WHAT NEEDS TO BE DONE — Please give the data again in full, exactly as it reads.

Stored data
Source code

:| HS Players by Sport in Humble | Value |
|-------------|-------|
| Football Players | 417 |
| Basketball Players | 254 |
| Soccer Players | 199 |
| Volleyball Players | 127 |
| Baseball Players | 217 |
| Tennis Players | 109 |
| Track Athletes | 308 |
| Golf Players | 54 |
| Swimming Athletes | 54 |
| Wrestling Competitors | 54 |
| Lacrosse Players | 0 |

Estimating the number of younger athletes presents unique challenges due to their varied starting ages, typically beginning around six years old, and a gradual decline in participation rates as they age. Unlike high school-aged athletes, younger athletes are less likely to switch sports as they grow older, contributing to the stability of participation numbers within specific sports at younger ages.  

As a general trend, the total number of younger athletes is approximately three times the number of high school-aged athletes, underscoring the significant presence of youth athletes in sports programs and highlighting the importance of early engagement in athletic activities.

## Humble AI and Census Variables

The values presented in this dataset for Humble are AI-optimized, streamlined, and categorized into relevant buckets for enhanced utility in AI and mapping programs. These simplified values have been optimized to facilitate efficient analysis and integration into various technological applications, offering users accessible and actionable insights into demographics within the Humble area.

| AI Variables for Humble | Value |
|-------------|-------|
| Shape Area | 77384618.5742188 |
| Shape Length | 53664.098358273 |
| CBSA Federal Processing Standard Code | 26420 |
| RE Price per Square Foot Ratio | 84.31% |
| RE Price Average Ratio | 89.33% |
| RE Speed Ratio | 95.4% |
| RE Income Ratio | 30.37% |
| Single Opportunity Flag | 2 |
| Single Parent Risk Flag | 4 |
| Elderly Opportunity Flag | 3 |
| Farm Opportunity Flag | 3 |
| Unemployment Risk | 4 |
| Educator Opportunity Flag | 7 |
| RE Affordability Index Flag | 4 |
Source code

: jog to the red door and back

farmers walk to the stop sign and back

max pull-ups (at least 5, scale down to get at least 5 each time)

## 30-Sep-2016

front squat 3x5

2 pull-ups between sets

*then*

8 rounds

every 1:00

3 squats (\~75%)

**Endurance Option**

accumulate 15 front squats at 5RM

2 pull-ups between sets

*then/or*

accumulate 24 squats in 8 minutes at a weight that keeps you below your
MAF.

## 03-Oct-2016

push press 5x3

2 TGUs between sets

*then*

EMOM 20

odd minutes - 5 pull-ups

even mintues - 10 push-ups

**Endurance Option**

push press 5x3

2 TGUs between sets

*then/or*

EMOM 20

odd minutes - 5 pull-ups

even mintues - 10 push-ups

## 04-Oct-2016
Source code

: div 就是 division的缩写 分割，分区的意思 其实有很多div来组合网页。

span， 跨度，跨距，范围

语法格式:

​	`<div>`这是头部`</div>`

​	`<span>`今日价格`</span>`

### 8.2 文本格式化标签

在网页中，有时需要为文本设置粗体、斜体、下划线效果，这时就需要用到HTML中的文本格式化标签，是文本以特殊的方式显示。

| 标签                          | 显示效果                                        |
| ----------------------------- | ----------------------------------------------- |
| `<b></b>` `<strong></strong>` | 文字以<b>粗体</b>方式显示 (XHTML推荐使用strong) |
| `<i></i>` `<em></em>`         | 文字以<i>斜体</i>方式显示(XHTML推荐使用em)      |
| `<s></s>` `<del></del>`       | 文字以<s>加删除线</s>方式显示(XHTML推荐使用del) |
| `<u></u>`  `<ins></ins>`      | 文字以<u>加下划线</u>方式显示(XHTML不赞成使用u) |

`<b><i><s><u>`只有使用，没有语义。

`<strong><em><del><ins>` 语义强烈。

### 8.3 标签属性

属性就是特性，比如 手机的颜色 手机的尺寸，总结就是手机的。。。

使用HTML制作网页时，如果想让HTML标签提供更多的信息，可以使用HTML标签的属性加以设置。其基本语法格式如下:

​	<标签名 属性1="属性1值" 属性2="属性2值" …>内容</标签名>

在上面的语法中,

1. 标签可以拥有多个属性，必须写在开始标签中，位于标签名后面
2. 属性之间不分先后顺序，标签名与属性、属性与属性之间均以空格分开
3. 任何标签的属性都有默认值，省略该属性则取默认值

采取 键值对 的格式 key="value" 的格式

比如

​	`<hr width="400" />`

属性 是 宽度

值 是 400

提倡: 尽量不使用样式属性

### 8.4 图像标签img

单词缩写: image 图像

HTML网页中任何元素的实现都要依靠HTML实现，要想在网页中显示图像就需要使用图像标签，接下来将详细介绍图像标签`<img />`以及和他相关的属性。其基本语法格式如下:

YOUR RESPONSE —
Source code

:| HS Players by Sport in Humble | Value |
|-------------|-------|
| Football Players | 417 |
| Basketball Players | 254 |
| Soccer Players | 199 |
| Volleyball Players | 127 |
| Baseball Players | 217 |
| Tennis Players | 109 |
| Track Athletes | 308 |
| Golf Players | 54 |
| Swimming Athletes | 54 |
| Wrestling Competitors | 54 |
| Lacrosse Players | 0 |

Estimating the number of younger athletes presents unique challenges due to their varied starting ages, typically beginning around six years old, and a gradual decline in participation rates as they age. Unlike high school-aged athletes, younger athletes are less likely to switch sports as they grow older, contributing to the stability of participation numbers within specific sports at younger ages.  

As a general trend, the total number of younger athletes is approximately three times the number of high school-aged athletes, underscoring the significant presence of youth athletes in sports programs and highlighting the importance of early engagement in athletic activities.

## Humble AI and Census Variables

The values presented in this dataset for Humble are AI-optimized, streamlined, and categorized into relevant buckets for enhanced utility in AI and mapping programs. These simplified values have been optimized to facilitate efficient analysis and integration into various technological applications, offering users accessible and actionable insights into demographics within the Humble area.

| AI Variables for Humble | Value |
|-------------|-------|
| Shape Area | 77384618.5742188 |
| Shape Length | 53664.098358273 |
| CBSA Federal Processing Standard Code | 26420 |
| RE Price per Square Foot Ratio | 84.31% |
| RE Price Average Ratio | 89.33% |
| RE Speed Ratio | 95.4% |
| RE Income Ratio | 30.37% |
| Single Opportunity Flag | 2 |
| Single Parent Risk Flag | 4 |
| Elderly Opportunity Flag | 3 |
| Farm Opportunity Flag | 3 |
| Unemployment Risk | 4 |
| Educator Opportunity Flag | 7 |
| RE Affordability Index Flag | 4 |
Source code

: jog to the red door and back

farmers walk to the stop sign and back

max pull-ups (at least 5, scale down to get at least 5 each time)

## 30-Sep-2016

front squat 3x5

2 pull-ups between sets

*then*

8 rounds

every 1:00

3 squats (\~75%)

**Endurance Option**

accumulate 15 front squats at 5RM

2 pull-ups between sets

*then/or*

accumulate 24 squats in 8 minutes at a weight that keeps you below your
MAF.

## 03-Oct-2016

push press 5x3

2 TGUs between sets

*then*

EMOM 20

odd minutes - 5 pull-ups

even mintues - 10 push-ups

**Endurance Option**

push press 5x3

2 TGUs between sets

*then/or*

EMOM 20

odd minutes - 5 pull-ups

even mintues - 10 push-ups

## 04-Oct-2016
Source code

: div 就是 division的缩写 分割，分区的意思 其实有很多div来组合网页。

span， 跨度，跨距，范围

语法格式:

​	`<div>`这是头部`</div>`

​	`<span>`今日价格`</span>`

### 8.2 文本格式化标签

在网页中，有时需要为文本设置粗体、斜体、下划线效果，这时就需要用到HTML中的文本格式化标签，是文本以特殊的方式显示。

| 标签                          | 显示效果                                        |
| ----------------------------- | ----------------------------------------------- |
| `<b></b>` `<strong></strong>` | 文字以<b>粗体</b>方式显示 (XHTML推荐使用strong) |
| `<i></i>` `<em></em>`         | 文字以<i>斜体</i>方式显示(XHTML推荐使用em)      |
| `<s></s>` `<del></del>`       | 文字以<s>加删除线</s>方式显示(XHTML推荐使用del) |
| `<u></u>`  `<ins></ins>`      | 文字以<u>加下划线</u>方式显示(XHTML不赞成使用u) |

`<b><i><s><u>`只有使用，没有语义。

`<strong><em><del><ins>` 语义强烈。

### 8.3 标签属性

属性就是特性，比如 手机的颜色 手机的尺寸，总结就是手机的。。。

使用HTML制作网页时，如果想让HTML标签提供更多的信息，可以使用HTML标签的属性加以设置。其基本语法格式如下:

​	<标签名 属性1="属性1值" 属性2="属性2值" …>内容</标签名>

在上面的语法中,

1. 标签可以拥有多个属性，必须写在开始标签中，位于标签名后面
2. 属性之间不分先后顺序，标签名与属性、属性与属性之间均以空格分开
3. 任何标签的属性都有默认值，省略该属性则取默认值

采取 键值对 的格式 key="value" 的格式

比如

​	`<hr width="400" />`

属性 是 宽度

值 是 400

提倡: 尽量不使用样式属性

### 8.4 图像标签img

单词缩写: image 图像

HTML网页中任何元素的实现都要依靠HTML实现，要想在网页中显示图像就需要使用图像标签，接下来将详细介绍图像标签`<img />`以及和他相关的属性。其基本语法格式如下:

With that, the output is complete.